Sunday, November 25, 2012

Projects that inspire me: South Africa you rock!!!

My research is taking me to such good places! Can't wait to visit home! The discovery of projects that goes beyond what I could possibly imagine, makes me feel like an inadequate and lazy artist. While I'v been indulging in what it means to make art for myself, these artists and curators were moving comfort zones and doing things. I would like to mention some of these amazing people and projects here, because they are really inspiring me to do something. Look at the Keleketla!Library project, The Centre for Historical Re-enactments, Assemblage Studios, Cuss collective and Gugulective


If anything the arts in SA at the moment shows that we are in transformation, young artists and curators looking for new languages to express this identity that we are seeking and to respond to the conditions that South Africans live in. It is clear that art is reviving the public realm, that it is looking towards the community and no longer looking to hang on the walls in Mooikloof and Sandton.
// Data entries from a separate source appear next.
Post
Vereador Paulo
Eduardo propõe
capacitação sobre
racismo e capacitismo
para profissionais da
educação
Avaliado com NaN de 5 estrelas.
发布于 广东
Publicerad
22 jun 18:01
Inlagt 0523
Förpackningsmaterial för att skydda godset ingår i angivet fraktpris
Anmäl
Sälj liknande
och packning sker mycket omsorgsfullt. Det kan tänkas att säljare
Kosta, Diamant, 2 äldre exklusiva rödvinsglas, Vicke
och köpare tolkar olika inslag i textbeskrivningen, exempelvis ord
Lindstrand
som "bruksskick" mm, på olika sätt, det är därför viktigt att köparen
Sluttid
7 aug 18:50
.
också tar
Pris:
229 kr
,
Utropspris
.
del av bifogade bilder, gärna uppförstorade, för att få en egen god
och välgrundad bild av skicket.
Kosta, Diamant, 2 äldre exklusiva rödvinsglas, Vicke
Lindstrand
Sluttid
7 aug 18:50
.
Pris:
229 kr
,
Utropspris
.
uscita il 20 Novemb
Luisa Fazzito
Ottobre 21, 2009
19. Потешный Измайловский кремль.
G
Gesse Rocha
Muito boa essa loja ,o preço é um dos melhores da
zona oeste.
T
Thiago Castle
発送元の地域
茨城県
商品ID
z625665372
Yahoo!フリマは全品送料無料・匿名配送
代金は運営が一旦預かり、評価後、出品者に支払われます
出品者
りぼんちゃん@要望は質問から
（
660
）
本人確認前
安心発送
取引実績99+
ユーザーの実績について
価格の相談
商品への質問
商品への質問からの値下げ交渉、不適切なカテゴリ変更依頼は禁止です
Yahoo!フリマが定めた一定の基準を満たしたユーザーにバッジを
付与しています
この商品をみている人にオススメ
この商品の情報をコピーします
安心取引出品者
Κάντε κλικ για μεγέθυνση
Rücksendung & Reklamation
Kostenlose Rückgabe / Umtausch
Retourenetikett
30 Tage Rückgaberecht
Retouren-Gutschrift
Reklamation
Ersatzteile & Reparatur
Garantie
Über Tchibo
I like what Rangoato Hlasane one of  the creators of Keleketla! is saying here in Liberator magazine:
“I have no intentions of spending time in [an] isolated studio making images for galleries as a devotion or career... I really do feel that art for walls is sometimes overrated. I feel that it creates disillusions [sic]. I make art, and I find value in the process; it is a method for my sanity, my reflection on things and a chance to imagine a different world. I hope that my work does that, enables... contemplation on things.”
 "The general society knows very little about art and the art that is being created with assumptions of changing the world. We have an inherent self-importance. It's unhealthy, makes us defensive, inflates egos and brings us all down when it all falls down. There can only be a few art superstars. This may sound like sour grapes and it would be if I wasn't doing well with my work, but I am. I just don’t have any illusions and consider it a waste of time to lock myself in a studio only to spend my life drinking wines and distressing over capitalist gallerists. My point is that art processes, rather than outcomes, have the potential for impact".